Agitate i inversion and twist every 15 sec.
Write up how you do.
Photo Formulary and ABC Pyro
Photographer's Formulary worked with Harald Leban's formulas for Roto Pyro and came up with their spin on it (so to speak). Theirs is ABC Plus. Bob and team took the time to do extensive testing with various films and provide the results with their datasheet.
One of the problems of any Pyro in rotary processors is foaming. I use a silicon anti foaming agent in extremely small quantity -- like 1 ml per liter -- to kill the foam. Being the LF on a shoe string type I am, I use the super fancy Rug Doctor Anti-Foam solution available at super markets and home improvement stores everywhere.
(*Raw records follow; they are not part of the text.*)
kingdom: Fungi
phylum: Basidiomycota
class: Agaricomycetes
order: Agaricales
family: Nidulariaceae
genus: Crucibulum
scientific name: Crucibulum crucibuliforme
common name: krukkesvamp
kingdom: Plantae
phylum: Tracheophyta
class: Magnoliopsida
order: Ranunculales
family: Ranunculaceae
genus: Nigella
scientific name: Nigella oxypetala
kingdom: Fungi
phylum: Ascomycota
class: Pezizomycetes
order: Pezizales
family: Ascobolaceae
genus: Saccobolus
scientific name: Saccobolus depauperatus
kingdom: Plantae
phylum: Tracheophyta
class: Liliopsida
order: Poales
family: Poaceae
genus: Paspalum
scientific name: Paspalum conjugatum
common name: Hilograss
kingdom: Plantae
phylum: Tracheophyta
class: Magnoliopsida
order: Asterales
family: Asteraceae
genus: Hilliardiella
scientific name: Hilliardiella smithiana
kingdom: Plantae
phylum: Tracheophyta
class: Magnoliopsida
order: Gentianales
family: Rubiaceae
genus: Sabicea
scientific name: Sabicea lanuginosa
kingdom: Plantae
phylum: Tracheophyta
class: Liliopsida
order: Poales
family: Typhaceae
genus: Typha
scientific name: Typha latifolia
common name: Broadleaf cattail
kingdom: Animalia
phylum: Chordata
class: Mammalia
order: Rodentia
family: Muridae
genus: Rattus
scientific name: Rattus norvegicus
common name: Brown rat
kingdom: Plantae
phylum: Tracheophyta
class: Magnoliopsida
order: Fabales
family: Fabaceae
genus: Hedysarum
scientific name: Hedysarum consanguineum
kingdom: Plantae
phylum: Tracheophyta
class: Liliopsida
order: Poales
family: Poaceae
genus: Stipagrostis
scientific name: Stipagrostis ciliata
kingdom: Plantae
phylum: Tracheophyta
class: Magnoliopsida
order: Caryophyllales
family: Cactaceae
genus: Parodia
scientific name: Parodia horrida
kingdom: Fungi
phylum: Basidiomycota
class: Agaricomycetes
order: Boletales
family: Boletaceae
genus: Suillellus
The names are a little confusing, but just for the record the developer sold by Photographers' Formulary as ABC Pyro Plus is for all practical purposes the same as Rollo Pyro sold by Bostick and Sullivan. One of the interesting features of Leban's ABC Pyro Plus/Rollo Pyro formula is that it is one of the first pyrogallal based developers to use ascorbic acid.
Originally Posted by Dr. Dagor
Harald Leban originally called his formula ABC+ but it was marketed by Bostick and Sullivan as Rollo Pyro.
Of course, don't confuse the Formulary ABC Pyro Plus with the original ABC Pyro because they give very different results.
Just for the record, I modified the ABC Pyro Plus/Rollo Pyro formula by substituting phenidoine for metol in the original formula and making it a one solution developer (you just mix with water to get a working solution) and I call this Rollo TEA. Its working characteristics are very similar to the original Rollo Pyro, though it is a bit more active.
The formula for Rollo Tea is as follows.
For 100 ml of stock solution, mix in the order as noted below. For a liter of stock solution multiply the amounts by 10X.
TEA at 175º F
Potassium bromide — 0.2 g
Sodium bisulfite — 2.0 g
Pyrogallol — 15.0 g
Ascorbic acid — 1.0 g
Phenidone — 0.2 g
Add TEA to 100 ml
For use, dilute 1:100 for silver printing or 2:100 for alternative work. The substitution of phenidone in place of metol at a ratio of one part phenidone for ten parts metol gives a lot of additional synergism to the developer and shortens development times.
The advantage of the Rollo-TEA formula over the original Rollo Pyro formula, are:
1. Rollo-TEA is a single solution developer to which one need add only water to have a working solution.
2. With the substitution of phenidone for metol there is an increase in synergism. This gives shorter development times.
Like Rollo Pyro, Rollo TEA is very clean working, with very tight grain and gives low B+F values in rotary processing, as in Jobo, BTZS type tubes, etc.
The color of the stain is typical of pyrogallol based developers, ranging from greenish to greenish/yellow, or yellow/brown.
Given their origin, composition and characteristics it is not unreasonable to call both ABC Pyro Plus/Rollo Pyro and Rollo TEA as direct descendants of PMK, kind of like PMK on steroids.